Task goal: Your answer should be the lines of the material that include the word "Medicamentos".

─── Data for analysis ───

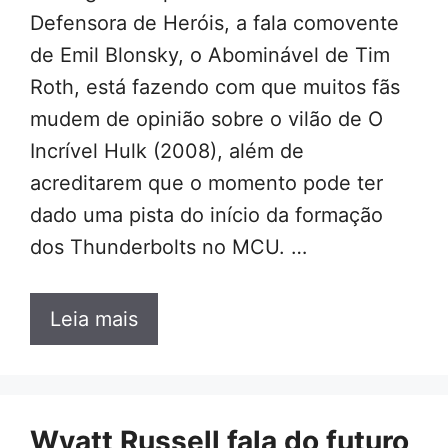
Defensora de Heróis, a fala comovente
de Emil Blonsky, o Abominável de Tim
Roth, está fazendo com que muitos fãs
mudem de opinião sobre o vilão de O
Incrível Hulk (2008), além de
acreditarem que o momento pode ter
dado uma pista do início da formação
dos Thunderbolts no MCU. …
Leia mais
Wyatt Russell fala do futuro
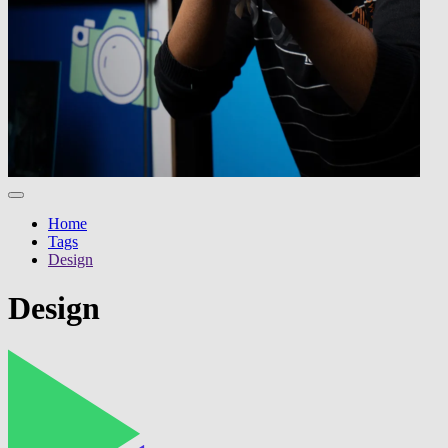
Home
Tags
Design
Design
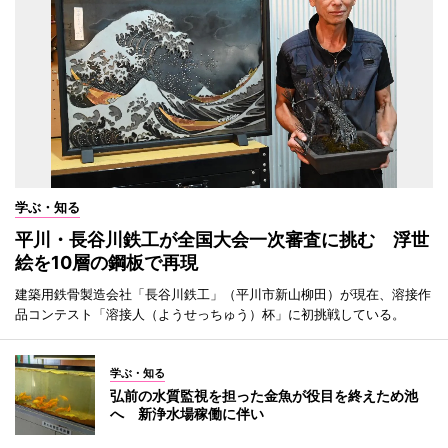
学ぶ・知る
平川・長谷川鉄工が全国大会一次審査に挑む 浮世
絵を10層の鋼板で再現
建築用鉄骨製造会社「長谷川鉄工」（平川市新山柳田）が現在、溶接作
品コンテスト「溶接人（ようせっちゅう）杯」に初挑戦している。
学ぶ・知る
弘前の水質監視を担った金魚が役目を終えため池
へ 新浄水場稼働に伴い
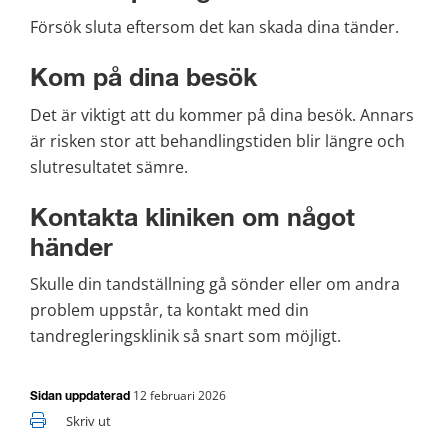
Försök sluta eftersom det kan skada dina tänder.
Kom på dina besök
Det är viktigt att du kommer på dina besök. Annars 
är risken stor att behandlingstiden blir längre och 
slutresultatet sämre.
Kontakta kliniken om något 
händer
Skulle din tandställning gå sönder eller om andra 
problem uppstår, ta kontakt med din 
tandregleringsklinik så snart som möjligt.
12 februari 2026
Sidan uppdaterad
Skriv ut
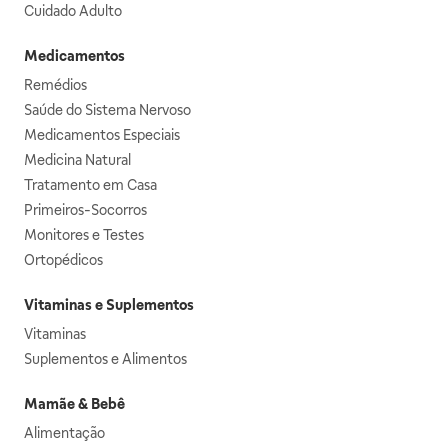
Cuidado Adulto
Medicamentos
Remédios
Saúde do Sistema Nervoso
Medicamentos Especiais
Medicina Natural
Tratamento em Casa
Primeiros-Socorros
Monitores e Testes
Ortopédicos
Vitaminas e Suplementos
Vitaminas
Suplementos e Alimentos
Mamãe & Bebê
Alimentação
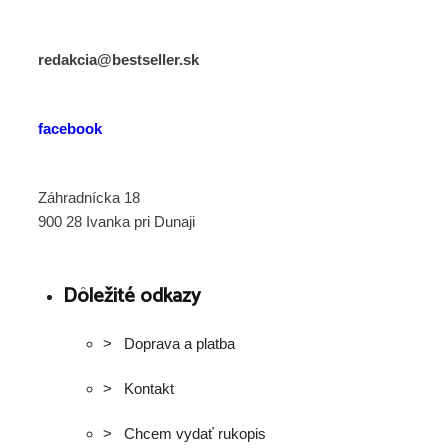
redakcia@bestseller.sk
facebook
Záhradnícka 18
900 28 Ivanka pri Dunaji
Dôležité odkazy
> Doprava a platba
> Kontakt
> Chcem vydať rukopis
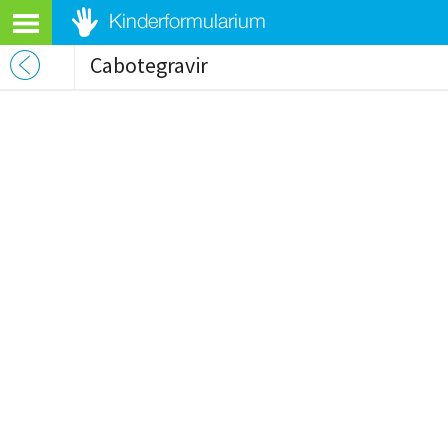
Cabotegravir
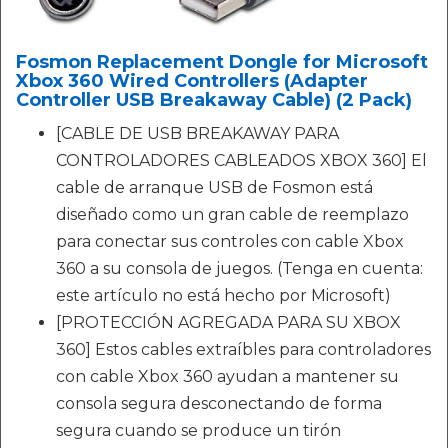
Fosmon Replacement Dongle for Microsoft
Xbox 360 Wired Controllers (Adapter
Controller USB Breakaway Cable) (2 Pack)
[CABLE DE USB BREAKAWAY PARA
CONTROLADORES CABLEADOS XBOX 360] El
cable de arranque USB de Fosmon está
diseñado como un gran cable de reemplazo
para conectar sus controles con cable Xbox
360 a su consola de juegos. (Tenga en cuenta:
este artículo no está hecho por Microsoft)
[PROTECCIÓN AGREGADA PARA SU XBOX
360] Estos cables extraíbles para controladores
con cable Xbox 360 ayudan a mantener su
consola segura desconectando de forma
segura cuando se produce un tirón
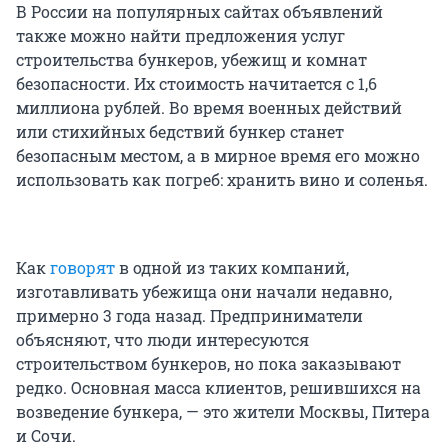
В России на популярных сайтах объявлений
также можно найти предложения услуг
строительства бункеров, убежищ и комнат
безопасности. Их стоимость начитается с 1,6
миллиона рублей. Во время военных действий
или стихийных бедствий бункер станет
безопасным местом, а в мирное время его можно
использовать как погреб: хранить вино и соленья.
Как
говорят
в одной из таких компаний,
изготавливать убежища они начали недавно,
примерно 3 года назад. Предприниматели
объясняют, что люди интересуются
строительством бункеров, но пока заказывают
редко. Основная масса клиентов, решившихся на
возведение бункера, — это жители Москвы, Питера
и Сочи.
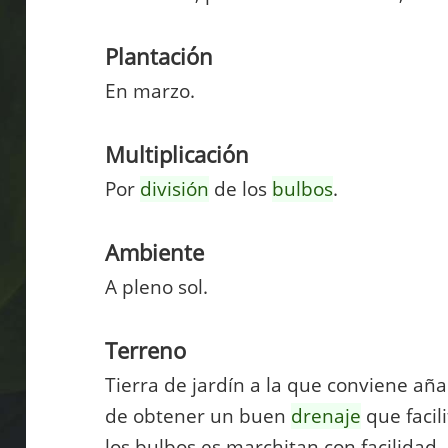
Plantación
En marzo.
Multiplicación
Por
división
de los
bulbos
.
Ambiente
A pleno sol.
Terreno
Tierra de jardín a la que conviene aña
de obtener un buen
drenaje
que facil
los bulbos es marchitan con facilidad.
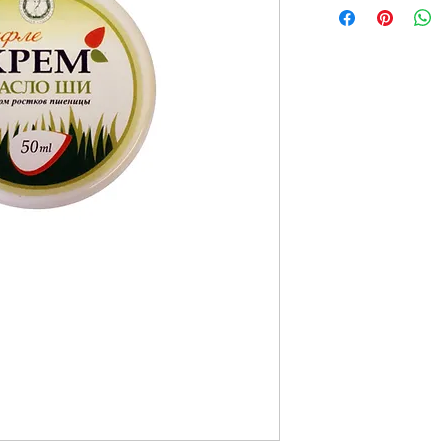
ГХИ
,
масло виноградной 
экстракт календулы,
Д-п
биоэмульгатор,
эфирное 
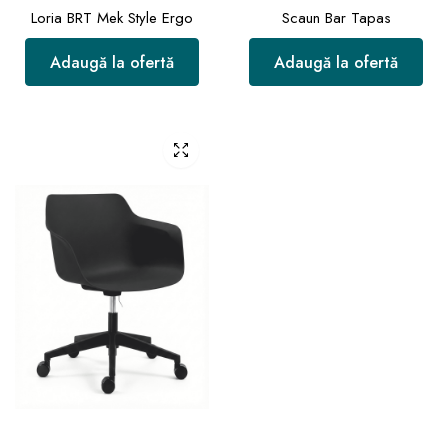
Loria BRT Mek Style Ergo
Scaun Bar Tapas
Adaugă la ofertă
Adaugă la ofertă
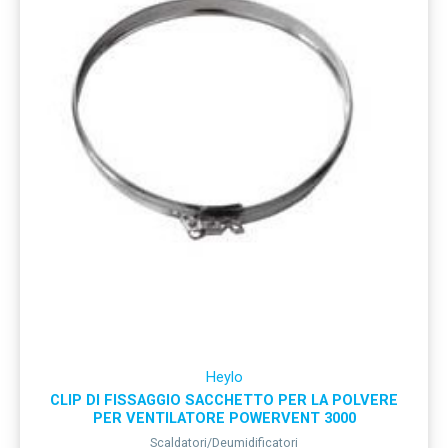
Heylo
CLIP DI FISSAGGIO SACCHETTO PER LA POLVERE
PER VENTILATORE POWERVENT 3000
Scaldatori/Deumidificatori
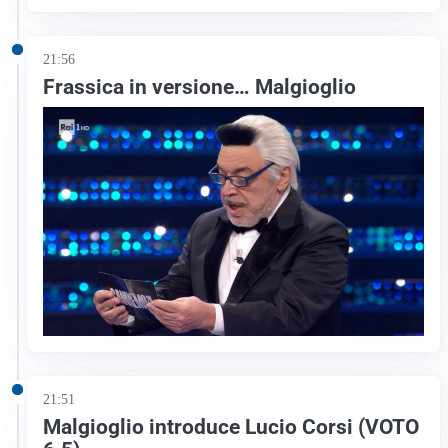
21:56
Frassica in versione… Malgioglio
21:51
Malgioglio introduce Lucio Corsi (VOTO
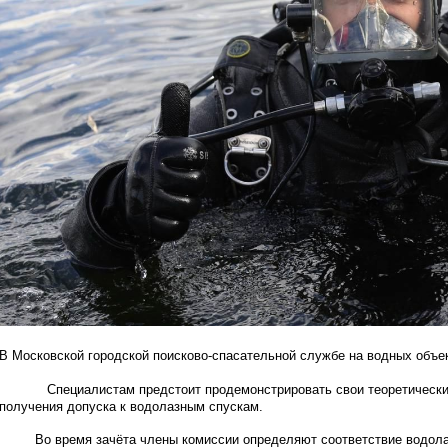
В Московской городской поисково-спасательной службе на водных объе
Специалистам предстоит продемонстрировать свои теоретические з
получения допуска к водолазным спускам.
Во время зачёта члены комиссии определяют соответствие водолаз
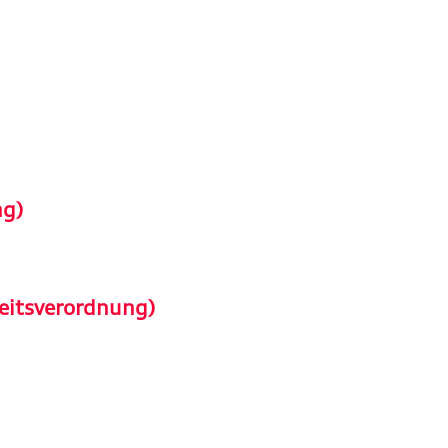
ng)
eitsverordnung)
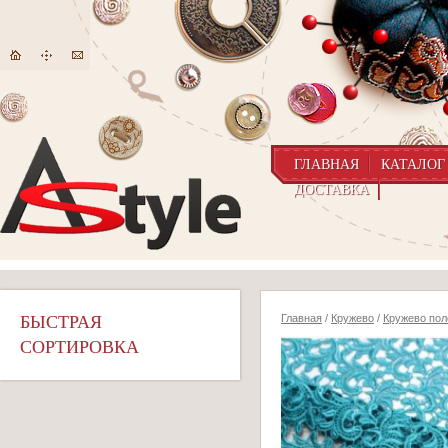
ГЛАВНАЯ
КАТАЛОГ
ДОСТАВКА
БЫСТРАЯ
Главная
/
Кружево
/
Кружево пол
СОРТИРОВКА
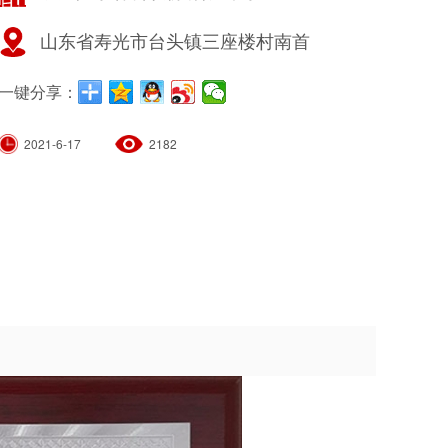
山东省寿光市台头镇三座楼村南首
一键分享：
2021-6-17
2182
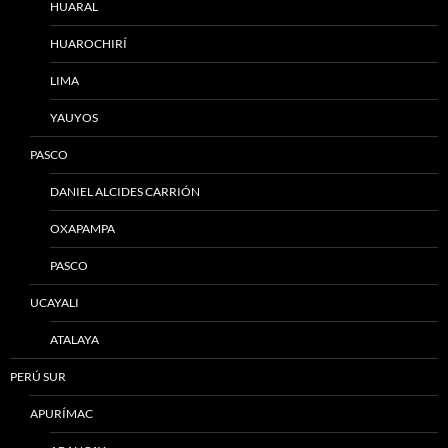
HUARAL
HUAROCHIRÍ
LIMA
YAUYOS
PASCO
DANIEL ALCIDES CARRIÓN
OXAPAMPA
PASCO
UCAYALI
ATALAYA
PERÚ SUR
APURÍMAC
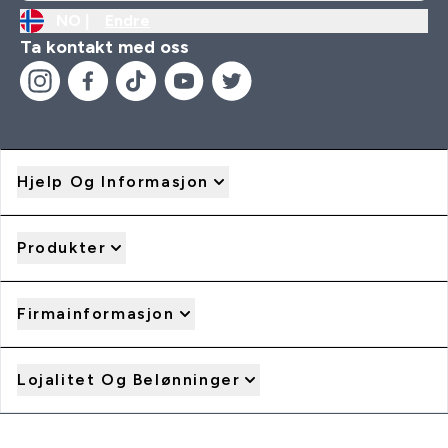
NO |
Endre
Ta kontakt med oss
Hjelp Og Informasjon
Produkter
Firmainformasjon
Lojalitet Og Belønninger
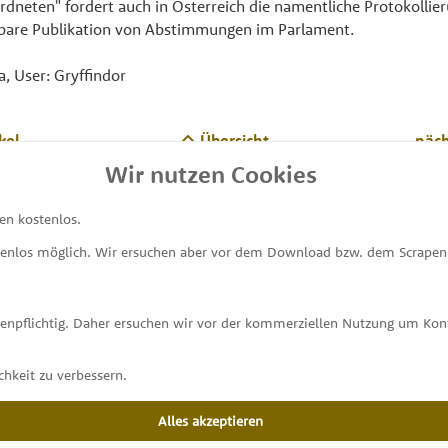
dneten" fordert auch in Österreich die namentliche Protokollie
bare Publikation von Abstimmungen im Parlament.
a, User: Gryffindor
kel
Übersicht
näch
Wir nutzen Cookies
en kostenlos.
tenlos möglich. Wir ersuchen aber vor dem Download bzw. dem Scrapen 
MEINE ABGEORDNETEN
unterstützt von
stenpflichtig. Daher ersuchen wir vor der kommerziellen Nutzung um K
hkeit zu verbessern.
Alles akzeptieren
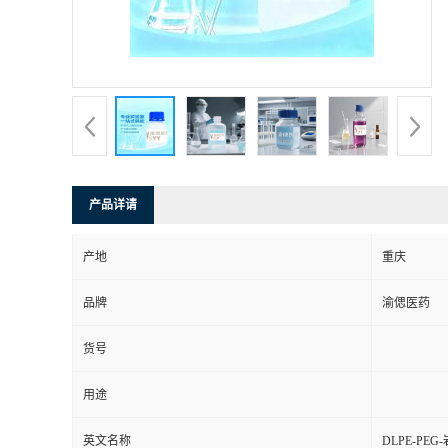
产品详请
产地
重庆
品牌
渝偲医药
货号
用途
英文名称
DLPE-PE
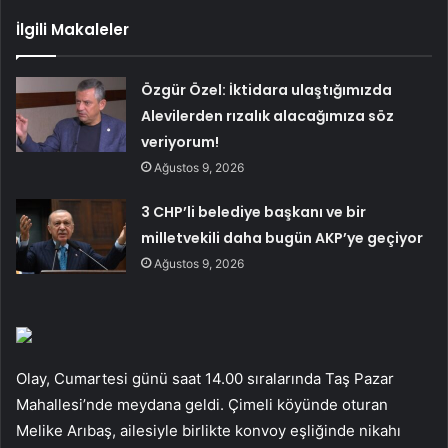
İlgili Makaleler
Özgür Özel: İktidara ulaştığımızda
Alevilerden rızalık alacağımıza söz
veriyorum!
Ağustos 9, 2026
3 CHP’li belediye başkanı ve bir
milletvekili daha bugün AKP’ye geçiyor
Ağustos 9, 2026
Olay, Cumartesi günü saat 14.00 sıralarında Taş Pazar
Mahallesi’nde meydana geldi. Çimeli köyünde oturan
Melike Arıbaş, ailesiyle birlikte konvoy eşliğinde nikahı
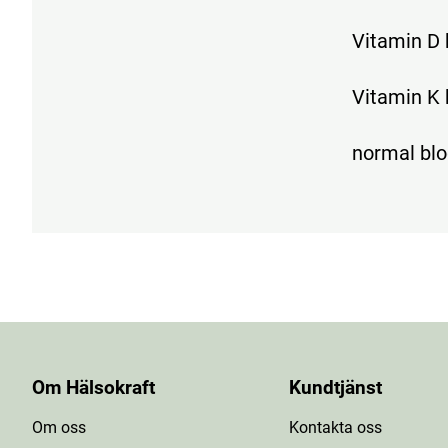
Vitamin D 
Vitamin K b
normal blo
Om Hälsokraft
Kundtjänst
Om oss
Kontakta oss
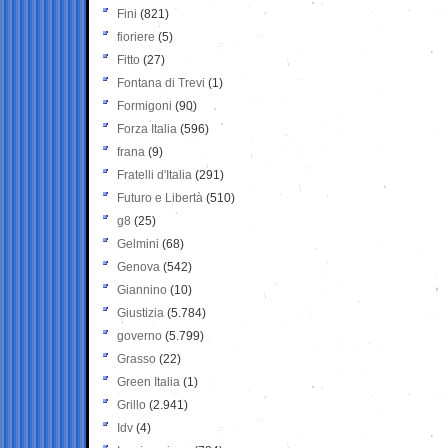
Fini
(821)
fioriere
(5)
Fitto
(27)
Fontana di Trevi
(1)
Formigoni
(90)
Forza Italia
(596)
frana
(9)
Fratelli d'Italia
(291)
Futuro e Libertà
(510)
g8
(25)
Gelmini
(68)
Genova
(542)
Giannino
(10)
Giustizia
(5.784)
governo
(5.799)
Grasso
(22)
Green Italia
(1)
Grillo
(2.941)
Idv
(4)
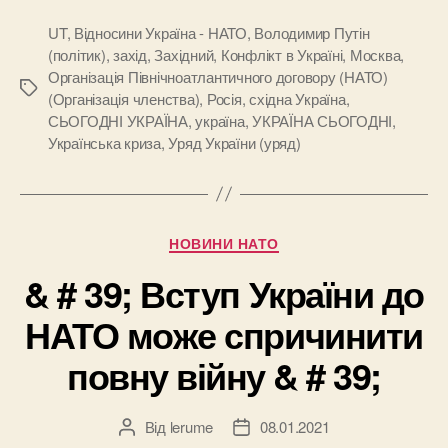
UT
,
Відносини Україна - НАТО
,
Володимир Путін
(політик)
,
захід
,
Західний
,
Конфлікт в Україні
,
Москва
,
Організація Північноатлантичного договору (НАТО)
Позначки
(Організація членства)
,
Росія
,
східна Україна
,
СЬОГОДНІ УКРАЇНА
,
україна
,
УКРАЇНА СЬОГОДНІ
,
Українська криза
,
Уряд України (уряд)
Категорії
НОВИНИ НАТО
& # 39; Вступ України до
НАТО може спричинити
повну війну & # 39;
Від
lerume
08.01.2021
Автор
Дата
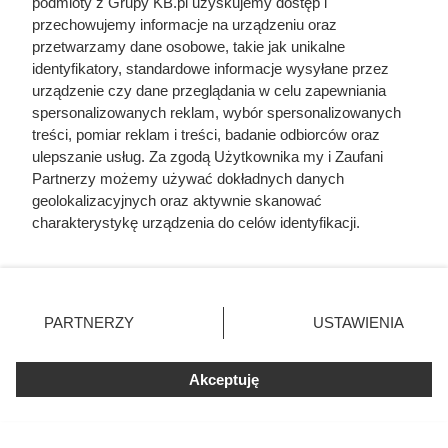
podmioty z Grupy KB.pl uzyskujemy dostęp i
przechowujemy informacje na urządzeniu oraz
Cennik układania kostki brukowej - robocizna i
przetwarzamy dane osobowe, takie jak unikalne
materiał
identyfikatory, standardowe informacje wysyłane przez
urządzenie czy dane przeglądania w celu zapewniania
Cennik usług budowlanych 2026: szczegółowe
spersonalizowanych reklam, wybór spersonalizowanych
ceny prac
treści, pomiar reklam i treści, badanie odbiorców oraz
ulepszanie usług. Za zgodą Użytkownika my i Zaufani
Partnerzy możemy używać dokładnych danych
Cennik układania paneli podłogowych w całej
geolokalizacyjnych oraz aktywnie skanować
Polsce
charakterystykę urządzenia do celów identyfikacji.
Ponieważ cenimy Twoją prywatność, prosimy o zgodę na
korzystanie z tych technologii poprzez kliknięcie
„Akceptuję”. Zgoda jest dobrowolna i zawsze możesz ją
zmienić/wycofać klikając przycisk ustawień prywatności
PARTNERZY
USTAWIENIA
znajdujący się w lewym dolnym rogu strony. Niektóre
rodzaje przetwarzania danych nie wymagają zgody
użytkownika, ale masz prawo sprzeciwić się takiemu
Akceptuję
przetwarzaniu. Preferencje będą miały zastosowania tylko
na tej witrynie.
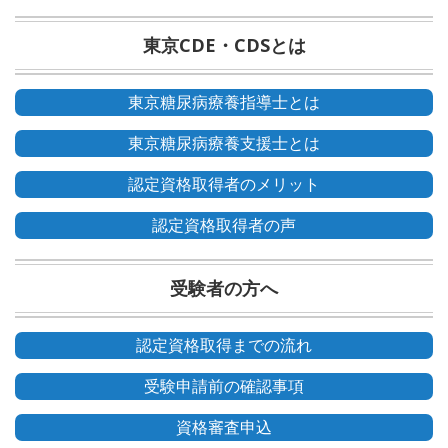
東京CDE・CDSとは
東京糖尿病療養指導士とは
東京糖尿病療養支援士とは
認定資格取得者のメリット
認定資格取得者の声
受験者の方へ
認定資格取得までの流れ
受験申請前の確認事項
資格審査申込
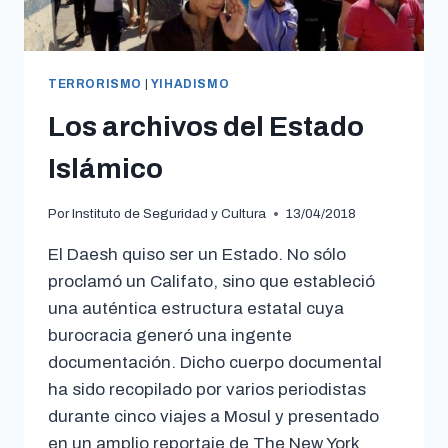
TERRORISMO
|
YIHADISMO
Los archivos del Estado
Islámico
Por
Instituto de Seguridad y Cultura
13/04/2018
El Daesh quiso ser un Estado. No sólo
proclamó un Califato, sino que estableció
una auténtica estructura estatal cuya
burocracia generó una ingente
documentación. Dicho cuerpo documental
ha sido recopilado por varios periodistas
durante cinco viajes a Mosul y presentado
en un amplio reportaje de The New York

───

Response to this exercise:
Medicamentos
Medicamentos Especiais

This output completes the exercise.